Provided text.

▬▬▬▬▬▬

Crowning Achievement: NVIDIA Research Model Enables Fast, Efficient Dynamic Scene Reconstruction
Nvidia

Crowning Achievement: NVIDIA Research Model Enables Fast, Efficient Dynamic Scene Reconstruction

Content streaming and engagement are entering a new dimension with QUEEN, an AI model by NVIDIA Research and the University of Maryland that makes it possible to stream free-viewpoint video, which lets viewers experience a 3D scene from any angle.

QUEEN could be used to build immersive streaming applications that teach skills like cooking, put sports fans on the field to watch their favorite teams play from any angle, or bring an extra level of depth to video conferencing in the workplace. It could also be used in industrial environments to help teleoperate robots in a warehouse or a manufacturing plant.

The model will be presented at NeurIPS, the annual conference for AI research that begins Tuesday, Dec. 10, in Vancouver.

“To stream free-viewpoint videos in near real time, we must simultaneously reconstruct and compress the 3D scene,” said Shalini De Mello, director of research and a distinguished research scientist at NVIDIA. “QUEEN balances factors including compression rate, visual quality, encoding time and rendering time to create an optimized pipeline that sets a new standard for visual quality and streamability.”

Reduce, Reuse and Recycle for Efficient Streaming

Free-viewpoint videos are typically created using video footage captured from different camera angles, like a multicamera film studio setup, a set of security cameras in a warehouse or a system of videoconferencing cameras in an office.

Prior AI methods for generating free-viewpoint videos either took too much memory for livestreaming or sacrificed visual quality for smaller file sizes. QUEEN balances both to deliver high-quality visuals — even in dynamic scenes featuring sparks, flames or furry animals — that can be easily transmitted from a host server to a client’s device. It also renders visuals faster than previous methods, supporting streaming use cases.

In most real-world environments, many elements of a scene stay static. In a video, that means a large share of pixels don’t change from one frame to another. To save computation time, QUEEN tracks and reuses renders of these static regions — focusing instead on reconstructing the content that changes over time.

Using an NVIDIA Tensor Core GPU, the researchers evaluated QUEEN’s performance on several benchmarks and found the model outperformed state-of-the-art methods for online free-viewpoint video on a range of metrics. Given 2D videos of the same scene captured from different angles, it typically takes under five seconds of training time to render free-viewpoint videos at around 350 frames per second.

▬▬▬▬▬▬

[Dataset entries]
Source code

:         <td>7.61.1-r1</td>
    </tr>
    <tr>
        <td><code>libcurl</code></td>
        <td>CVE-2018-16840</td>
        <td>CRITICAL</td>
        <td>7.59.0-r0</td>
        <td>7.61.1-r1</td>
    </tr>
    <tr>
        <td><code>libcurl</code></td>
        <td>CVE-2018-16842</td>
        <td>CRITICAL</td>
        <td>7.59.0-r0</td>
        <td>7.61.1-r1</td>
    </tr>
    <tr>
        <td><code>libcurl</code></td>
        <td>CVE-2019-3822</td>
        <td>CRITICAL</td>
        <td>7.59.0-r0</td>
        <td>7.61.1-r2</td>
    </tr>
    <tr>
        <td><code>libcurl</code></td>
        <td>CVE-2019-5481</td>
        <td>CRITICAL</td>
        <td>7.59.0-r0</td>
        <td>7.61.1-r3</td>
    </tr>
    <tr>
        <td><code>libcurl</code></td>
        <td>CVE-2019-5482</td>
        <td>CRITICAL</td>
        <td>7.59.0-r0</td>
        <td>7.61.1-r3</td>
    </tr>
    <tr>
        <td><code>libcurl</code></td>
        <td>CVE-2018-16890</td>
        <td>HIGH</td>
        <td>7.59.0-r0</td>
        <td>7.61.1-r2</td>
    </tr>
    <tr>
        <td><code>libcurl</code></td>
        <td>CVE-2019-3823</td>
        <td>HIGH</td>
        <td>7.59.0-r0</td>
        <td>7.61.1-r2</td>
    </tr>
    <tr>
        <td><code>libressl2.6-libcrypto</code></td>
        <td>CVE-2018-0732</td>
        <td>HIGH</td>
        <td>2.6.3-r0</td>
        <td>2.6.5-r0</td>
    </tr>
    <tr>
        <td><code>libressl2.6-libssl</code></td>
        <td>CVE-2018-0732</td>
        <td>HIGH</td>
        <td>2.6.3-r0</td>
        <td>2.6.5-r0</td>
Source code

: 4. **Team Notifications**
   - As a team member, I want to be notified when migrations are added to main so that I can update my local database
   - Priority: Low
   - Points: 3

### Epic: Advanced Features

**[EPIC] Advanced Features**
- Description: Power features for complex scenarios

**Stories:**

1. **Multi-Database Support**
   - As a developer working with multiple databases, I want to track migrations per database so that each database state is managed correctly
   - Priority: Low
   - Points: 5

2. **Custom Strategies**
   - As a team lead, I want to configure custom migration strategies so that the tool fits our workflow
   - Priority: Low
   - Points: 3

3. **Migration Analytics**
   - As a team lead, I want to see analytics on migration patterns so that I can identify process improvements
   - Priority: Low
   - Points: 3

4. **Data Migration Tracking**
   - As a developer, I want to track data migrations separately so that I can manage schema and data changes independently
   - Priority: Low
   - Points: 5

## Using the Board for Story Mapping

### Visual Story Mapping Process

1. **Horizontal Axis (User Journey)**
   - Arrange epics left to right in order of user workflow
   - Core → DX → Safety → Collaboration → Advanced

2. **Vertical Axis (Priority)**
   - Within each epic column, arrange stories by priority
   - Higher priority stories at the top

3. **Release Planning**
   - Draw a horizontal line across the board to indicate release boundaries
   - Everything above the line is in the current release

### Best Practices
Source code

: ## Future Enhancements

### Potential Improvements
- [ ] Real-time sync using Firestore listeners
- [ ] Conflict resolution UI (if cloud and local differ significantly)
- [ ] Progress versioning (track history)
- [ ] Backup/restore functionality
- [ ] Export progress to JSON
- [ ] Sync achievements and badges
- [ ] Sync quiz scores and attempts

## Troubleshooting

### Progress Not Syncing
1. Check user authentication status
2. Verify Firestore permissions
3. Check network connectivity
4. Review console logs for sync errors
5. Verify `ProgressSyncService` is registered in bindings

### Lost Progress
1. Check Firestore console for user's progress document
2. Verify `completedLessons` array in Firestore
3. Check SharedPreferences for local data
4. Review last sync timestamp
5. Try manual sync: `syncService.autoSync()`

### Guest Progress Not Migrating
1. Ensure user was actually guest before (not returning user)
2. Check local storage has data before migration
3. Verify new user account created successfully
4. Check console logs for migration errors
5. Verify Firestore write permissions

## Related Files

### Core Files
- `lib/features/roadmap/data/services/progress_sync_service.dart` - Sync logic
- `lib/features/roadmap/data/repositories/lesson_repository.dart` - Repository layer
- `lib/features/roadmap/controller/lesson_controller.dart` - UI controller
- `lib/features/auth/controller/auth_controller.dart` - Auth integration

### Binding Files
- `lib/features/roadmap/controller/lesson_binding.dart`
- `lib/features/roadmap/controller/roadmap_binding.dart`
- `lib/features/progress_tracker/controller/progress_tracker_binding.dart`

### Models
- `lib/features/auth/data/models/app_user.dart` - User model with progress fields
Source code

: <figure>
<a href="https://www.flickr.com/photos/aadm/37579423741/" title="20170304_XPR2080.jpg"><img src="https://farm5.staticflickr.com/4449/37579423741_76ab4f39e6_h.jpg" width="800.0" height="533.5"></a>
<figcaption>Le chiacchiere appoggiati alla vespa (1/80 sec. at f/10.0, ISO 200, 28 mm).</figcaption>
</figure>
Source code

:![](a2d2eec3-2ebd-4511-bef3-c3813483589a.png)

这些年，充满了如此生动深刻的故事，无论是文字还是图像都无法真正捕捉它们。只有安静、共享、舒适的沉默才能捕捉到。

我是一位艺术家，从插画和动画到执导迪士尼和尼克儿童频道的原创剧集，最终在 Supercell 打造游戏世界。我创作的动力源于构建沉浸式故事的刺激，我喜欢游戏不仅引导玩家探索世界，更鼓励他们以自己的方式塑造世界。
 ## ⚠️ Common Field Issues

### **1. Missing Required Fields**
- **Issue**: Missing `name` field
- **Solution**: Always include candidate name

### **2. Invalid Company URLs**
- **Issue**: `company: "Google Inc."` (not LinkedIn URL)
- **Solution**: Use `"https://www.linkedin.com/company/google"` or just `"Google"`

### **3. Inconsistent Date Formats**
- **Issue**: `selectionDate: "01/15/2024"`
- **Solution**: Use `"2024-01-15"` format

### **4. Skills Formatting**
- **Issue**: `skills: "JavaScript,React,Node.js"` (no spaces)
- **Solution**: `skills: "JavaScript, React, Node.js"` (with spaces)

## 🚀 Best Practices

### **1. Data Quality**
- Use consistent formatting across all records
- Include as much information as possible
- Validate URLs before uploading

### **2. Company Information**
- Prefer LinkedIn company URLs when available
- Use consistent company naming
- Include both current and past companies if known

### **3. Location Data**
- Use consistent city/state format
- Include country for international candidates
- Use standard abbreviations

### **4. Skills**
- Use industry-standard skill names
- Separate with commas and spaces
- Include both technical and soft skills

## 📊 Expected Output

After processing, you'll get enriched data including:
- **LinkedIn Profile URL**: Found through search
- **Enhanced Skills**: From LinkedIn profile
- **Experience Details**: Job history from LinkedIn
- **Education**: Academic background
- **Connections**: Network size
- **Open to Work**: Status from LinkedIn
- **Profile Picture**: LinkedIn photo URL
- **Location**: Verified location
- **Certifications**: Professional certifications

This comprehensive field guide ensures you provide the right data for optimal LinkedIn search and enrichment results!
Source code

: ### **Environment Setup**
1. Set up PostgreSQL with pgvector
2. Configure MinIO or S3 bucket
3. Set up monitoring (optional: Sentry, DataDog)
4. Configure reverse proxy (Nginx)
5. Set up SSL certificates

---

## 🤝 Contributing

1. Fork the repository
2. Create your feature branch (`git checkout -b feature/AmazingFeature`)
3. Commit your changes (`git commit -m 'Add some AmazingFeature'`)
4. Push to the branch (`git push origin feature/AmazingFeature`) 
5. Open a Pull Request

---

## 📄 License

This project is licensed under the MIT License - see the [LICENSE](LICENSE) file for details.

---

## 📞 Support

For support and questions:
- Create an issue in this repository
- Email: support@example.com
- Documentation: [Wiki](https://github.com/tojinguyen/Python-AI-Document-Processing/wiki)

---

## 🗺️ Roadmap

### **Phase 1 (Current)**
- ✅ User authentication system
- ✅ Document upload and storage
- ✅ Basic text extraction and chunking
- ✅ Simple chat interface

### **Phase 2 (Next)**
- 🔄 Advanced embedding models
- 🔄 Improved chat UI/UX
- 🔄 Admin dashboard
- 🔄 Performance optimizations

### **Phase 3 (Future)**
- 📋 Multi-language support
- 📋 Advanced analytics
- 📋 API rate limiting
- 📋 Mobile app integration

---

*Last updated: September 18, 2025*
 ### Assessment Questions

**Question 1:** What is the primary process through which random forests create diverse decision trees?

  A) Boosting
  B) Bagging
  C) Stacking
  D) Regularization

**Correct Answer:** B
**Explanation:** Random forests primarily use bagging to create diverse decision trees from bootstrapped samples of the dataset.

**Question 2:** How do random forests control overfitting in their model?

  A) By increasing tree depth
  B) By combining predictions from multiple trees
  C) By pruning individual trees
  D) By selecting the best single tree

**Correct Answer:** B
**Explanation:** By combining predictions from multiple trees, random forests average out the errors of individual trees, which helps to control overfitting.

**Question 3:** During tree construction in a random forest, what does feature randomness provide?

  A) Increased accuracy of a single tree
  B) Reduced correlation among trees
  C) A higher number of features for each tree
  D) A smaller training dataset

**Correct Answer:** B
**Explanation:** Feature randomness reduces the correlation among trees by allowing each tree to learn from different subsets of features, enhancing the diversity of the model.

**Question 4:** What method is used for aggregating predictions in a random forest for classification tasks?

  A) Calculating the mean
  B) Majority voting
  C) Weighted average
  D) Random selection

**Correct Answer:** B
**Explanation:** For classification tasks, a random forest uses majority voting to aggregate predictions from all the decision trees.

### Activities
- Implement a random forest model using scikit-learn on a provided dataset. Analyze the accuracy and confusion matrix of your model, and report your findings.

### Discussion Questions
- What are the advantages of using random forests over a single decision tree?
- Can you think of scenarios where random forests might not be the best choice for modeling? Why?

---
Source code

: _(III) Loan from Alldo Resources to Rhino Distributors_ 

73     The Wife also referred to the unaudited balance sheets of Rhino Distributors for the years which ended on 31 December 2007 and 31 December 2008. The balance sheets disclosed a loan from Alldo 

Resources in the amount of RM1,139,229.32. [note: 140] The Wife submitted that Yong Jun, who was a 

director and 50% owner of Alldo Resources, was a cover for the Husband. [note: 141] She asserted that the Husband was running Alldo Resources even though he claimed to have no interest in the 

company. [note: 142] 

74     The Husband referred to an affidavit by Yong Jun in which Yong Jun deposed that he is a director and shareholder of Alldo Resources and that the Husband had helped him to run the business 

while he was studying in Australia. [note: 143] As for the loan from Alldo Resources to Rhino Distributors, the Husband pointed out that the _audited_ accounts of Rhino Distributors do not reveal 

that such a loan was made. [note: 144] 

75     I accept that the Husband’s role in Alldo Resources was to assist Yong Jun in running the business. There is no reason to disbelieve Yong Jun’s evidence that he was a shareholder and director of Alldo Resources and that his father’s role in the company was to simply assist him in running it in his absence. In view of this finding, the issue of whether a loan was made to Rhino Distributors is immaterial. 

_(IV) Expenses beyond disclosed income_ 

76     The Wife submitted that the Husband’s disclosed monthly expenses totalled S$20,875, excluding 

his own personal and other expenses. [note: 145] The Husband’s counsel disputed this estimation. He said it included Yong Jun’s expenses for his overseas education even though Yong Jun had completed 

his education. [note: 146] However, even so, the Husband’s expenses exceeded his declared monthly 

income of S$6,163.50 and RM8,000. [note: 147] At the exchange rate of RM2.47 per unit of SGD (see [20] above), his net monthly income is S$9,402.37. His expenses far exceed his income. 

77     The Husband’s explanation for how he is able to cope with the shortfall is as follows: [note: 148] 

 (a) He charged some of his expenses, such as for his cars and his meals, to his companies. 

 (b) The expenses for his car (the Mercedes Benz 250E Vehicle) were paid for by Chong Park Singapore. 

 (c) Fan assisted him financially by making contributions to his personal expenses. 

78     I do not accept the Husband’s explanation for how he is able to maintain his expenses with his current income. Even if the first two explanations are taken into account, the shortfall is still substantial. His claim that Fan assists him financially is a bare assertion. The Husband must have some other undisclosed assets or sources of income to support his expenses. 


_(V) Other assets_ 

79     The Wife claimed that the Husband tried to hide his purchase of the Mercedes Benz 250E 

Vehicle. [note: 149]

▬▬▬▬▬▬

Task list.
A. Extract everything from "The model will" down to "in an office." in the QUEEN article, word for word.
B. Please show each line of the listing that contains the string "Files".
The QUEEN article and the listing have nothing to do with each other.

Outputs by task.
A.
The model will be presented at NeurIPS, the annual conference for AI research that begins Tuesday, Dec. 10, in Vancouver.

“To stream free-viewpoint videos in near real time, we must simultaneously reconstruct and compress the 3D scene,” said Shalini De Mello, director of research and a distinguished research scientist at NVIDIA. “QUEEN balances factors including compression rate, visual quality, encoding time and rendering time to create an optimized pipeline that sets a new standard for visual quality and streamability.”

Reduce, Reuse and Recycle for Efficient Streaming

Free-viewpoint videos are typically created using video footage captured from different camera angles, like a multicamera film studio setup, a set of security cameras in a warehouse or a system of videoconferencing cameras in an office.

B.
## Related Files
### Core Files
### Binding Files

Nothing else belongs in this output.